For years, Optimism has faced a critical issue: while its blockchain networks rely on Ethereum’s security, a core feature—”fault proofs”—was missing. This long-promised technology has now finally been deployed on Optimism’s mainnet as of Monday.

Why Introduce Fault Proofs?

Fault proofs ensure the integrity of Layer-2 chains based on Optimism. They prevent operators from submitting inaccurate transaction data to Ethereum’s Layer-1 ledger and support the “decentralized” withdrawal mechanism of Layer-2 chains.

All Layer 2 Rollup networks, including Optimism’s rival Arbitrum, use similar proof technologies to ensure the accuracy of user transactions and withdrawals. Fault proofs give users the confidence to trust Ethereum’s extensive operator network over the Rollup’s internal systems for transaction and withdrawal accuracy.

With Arbitrum and other Layer 2 chains already having their proof systems, Optimism lagged behind, making it subject to criticism. Now, with fault proofs live on the mainnet, Optimism aims to move past these criticisms.

How Fault Proofs Work

In the past two years, Layer 2 Rollup networks like Optimism have become a popular method for transactions on the expensive Ethereum blockchain. When users submit transactions to a Rollup network, these transactions are bundled together and then sent to Ethereum. This bundling allows faster transactions at a fraction of the cost.

Theoretically, Rollup transactions are protected by “proofs,” a cryptographic method that lets observers on Ethereum verify the accuracy of transaction details, crucial for withdrawals. Without fault proofs, users had to trust the Rollup’s “security council” to return their funds, exposing the Rollup to potential human error or bias. Fault proofs allow users to trust only Ethereum.

Optimism’s name comes from its “Optimism” proof system, first introduced in 2021, but quickly discarded after issues were found. OP Labs CEO Karl Floersch explained that the entire system was redesigned and rewritten from scratch.
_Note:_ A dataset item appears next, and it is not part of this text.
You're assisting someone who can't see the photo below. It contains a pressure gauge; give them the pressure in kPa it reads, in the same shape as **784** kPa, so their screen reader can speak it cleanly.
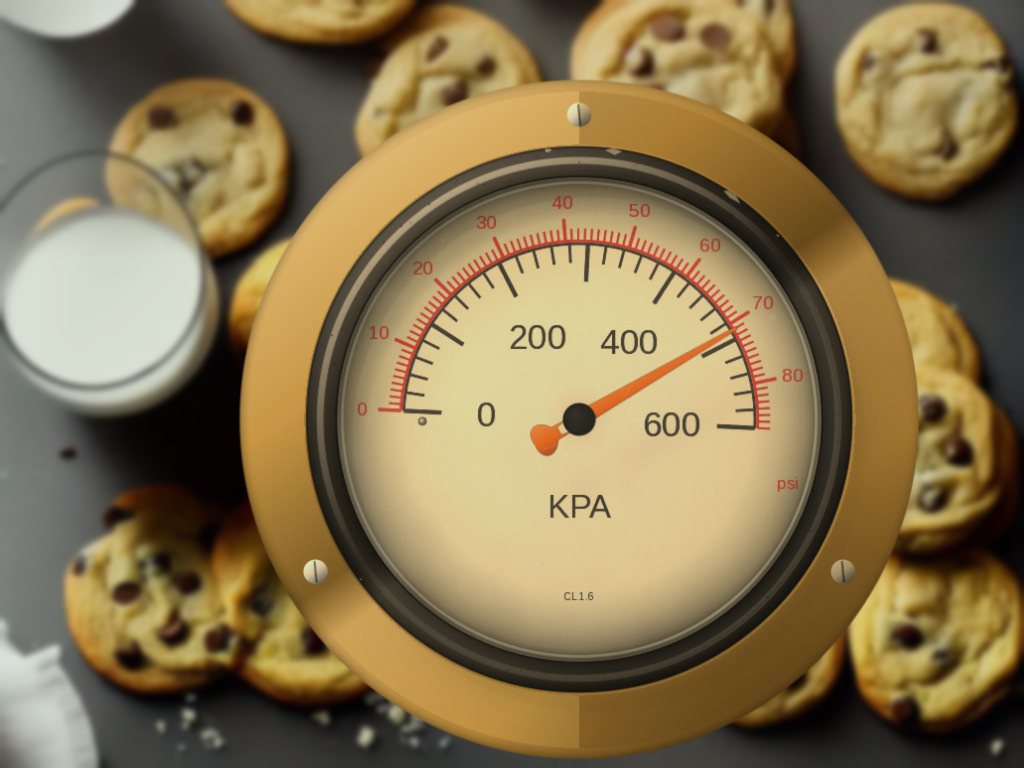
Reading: **490** kPa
After thorough testing and audits, including by blockchain security firm Sherlock, the system is now considered ready for prime time.

The Fault Proof Progress

Starting this week, the network will use the fault-proof system to power withdrawals but will retain “training wheels” to ensure smooth operation. The security council will remain to intervene if the fault-proof system fails. This combination is termed “Phase 1 decentralization” by Optimism.

The ultimate goal is “Phase 2 decentralization,” where the network operates without reliance on the security council. This stage involves multiple fault-proof systems working together, akin to an autopilot system. While the team is working towards this goal, no timeline has been provided.

With fault proofs now on Optimism’s mainnet, other blockchains using Optimism’s OP Stack will also gain access to this technology. According to DefiLlama, current blockchains using the OP Stack, like Blast and Base, already surpass Optimism’s mainnet in total value locked.

“We’re starting this upgrade with the OP mainnet, which is quite significant,” Floersch noted, adding that Coinbase’s Base chain will implement the fault-proof system shortly.